Groupon Stock Analysis (NASDAQ:GRPN)
Groupon Analysis Video
Groupon stock analysis must look at the comprehensive business model of the firm. The firm which was once marked as the fastest growing company has shown few positive signs for investors recently. Groupon valuation peaked at over $13 billion after it was listed for $20 However since then the stock has lost over two-third value as can be seen from Groupon stock price history. The loss of faith by the investors has been due to consensus that the current business model cannot be sustained for long.
Groupon Inc Stock Rating (1.5/5)
Should you buy GRPN stock?
- Long term revenue growth has been strong with a 5 year compounded annual growth of 14.1%.
- Groupon has a healthy FCF (Free Cash Flow) margin of 28.8%.
Should you sell GRPN stock?
- Groupon registered a negative operating margin of -3.5% (average) over the Trailing Twelve Months (TTM).
- Groupon posted an average Net loss of -6.2% in the last twelve months.
- Groupon has a debt/equity ratio of 0.68, which is worse than the average in the Retail-Wholesale sector.
- PE ratio is meaningless for GRPN stock as the company has losses.
- A negative ROE of -53.4% indicates that the company is not able to generate profits with the money shareholders have invested.
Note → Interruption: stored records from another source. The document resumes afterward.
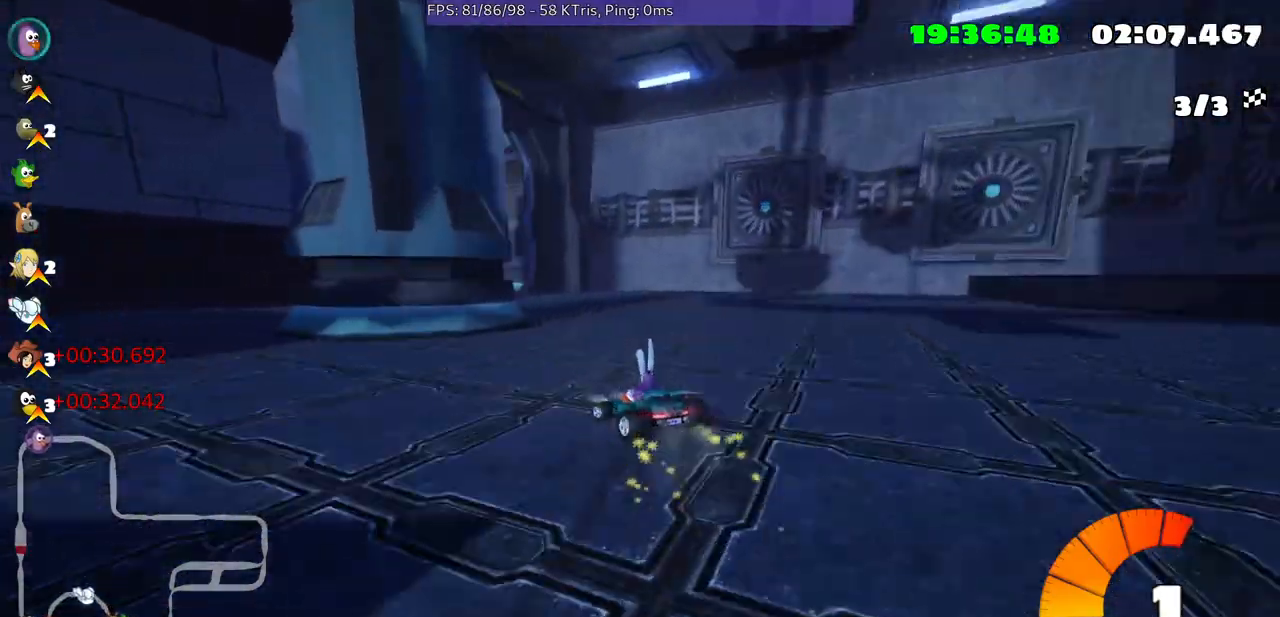
{"buttons": [], "left_stick": "center", "right_stick": "center", "events": [[167, "left_stick", "center"]]}
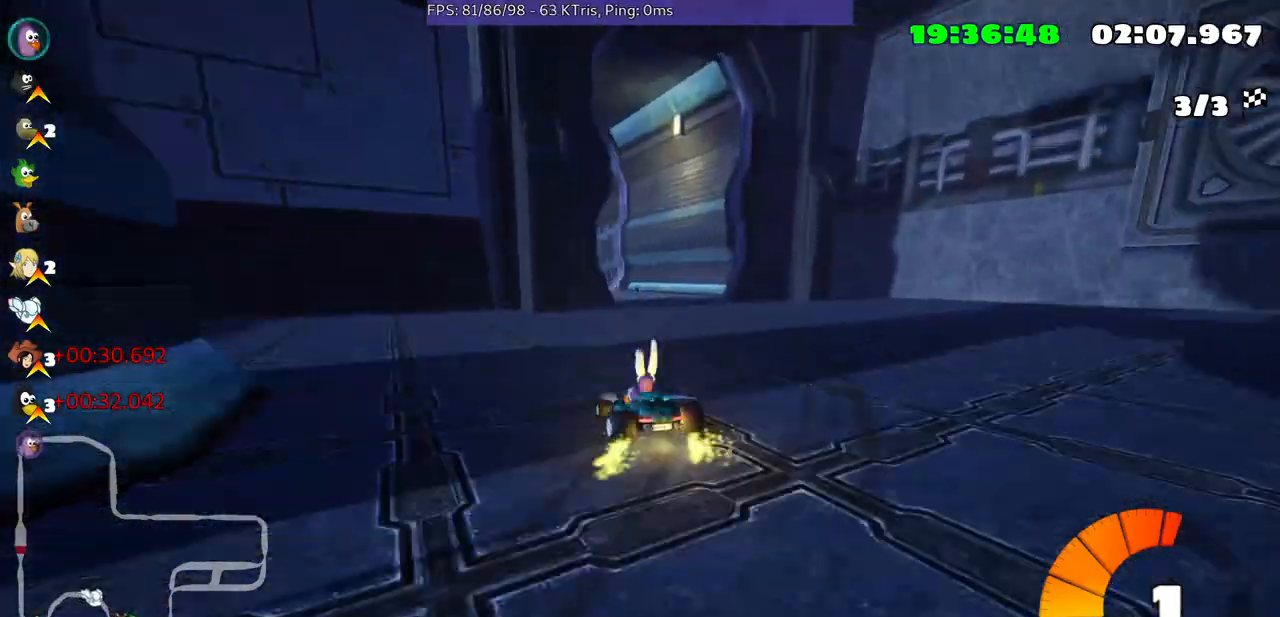
{"buttons": [], "left_stick": "center", "right_stick": "center", "events": []}
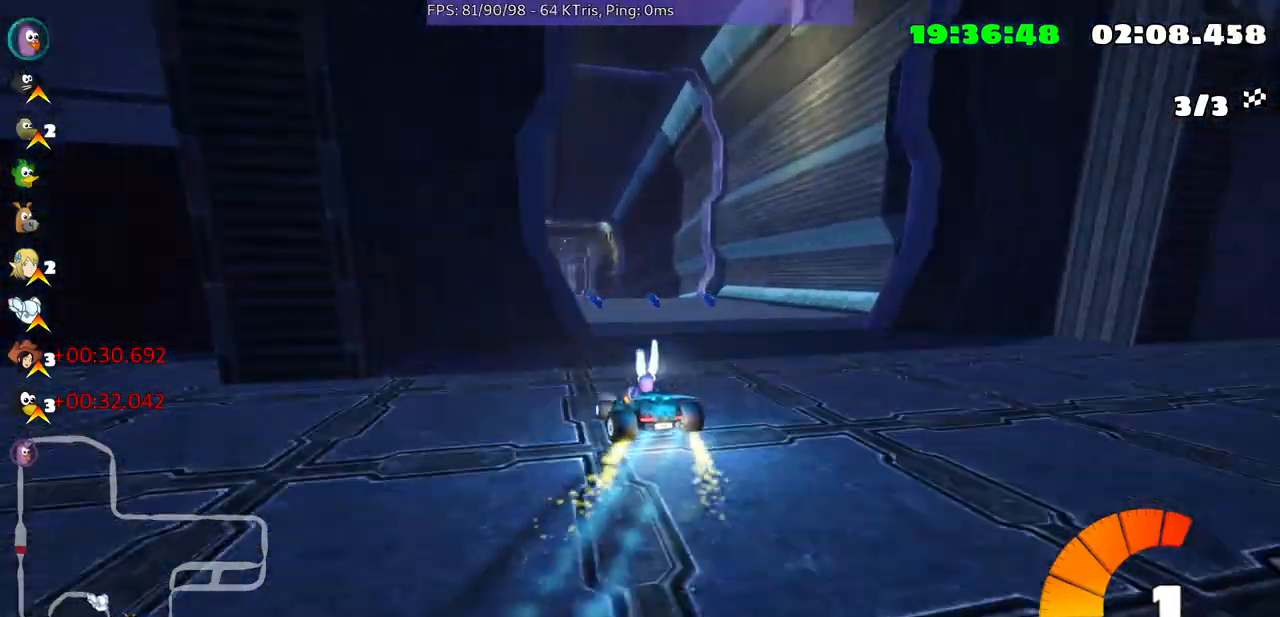
{"buttons": [], "left_stick": "right", "right_stick": "center", "events": [[400, "left_stick", "right"]]}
Groupon started by giving deals of the day to its customers. This was a great way to get a bargain for the end customers and for the business owners to give bulk discount and get additional advertising. However it led to several issues like the business owners not being able to cater to excess demand and lower quality of products. Groupon performance in the market has also been hit by the fact that it has still not shown profitability to the investors. Many other similar business models have fallen in the dust and none of them have shown a sustainable working model. Groupon revenue and Groupon assets have not increased significantly either.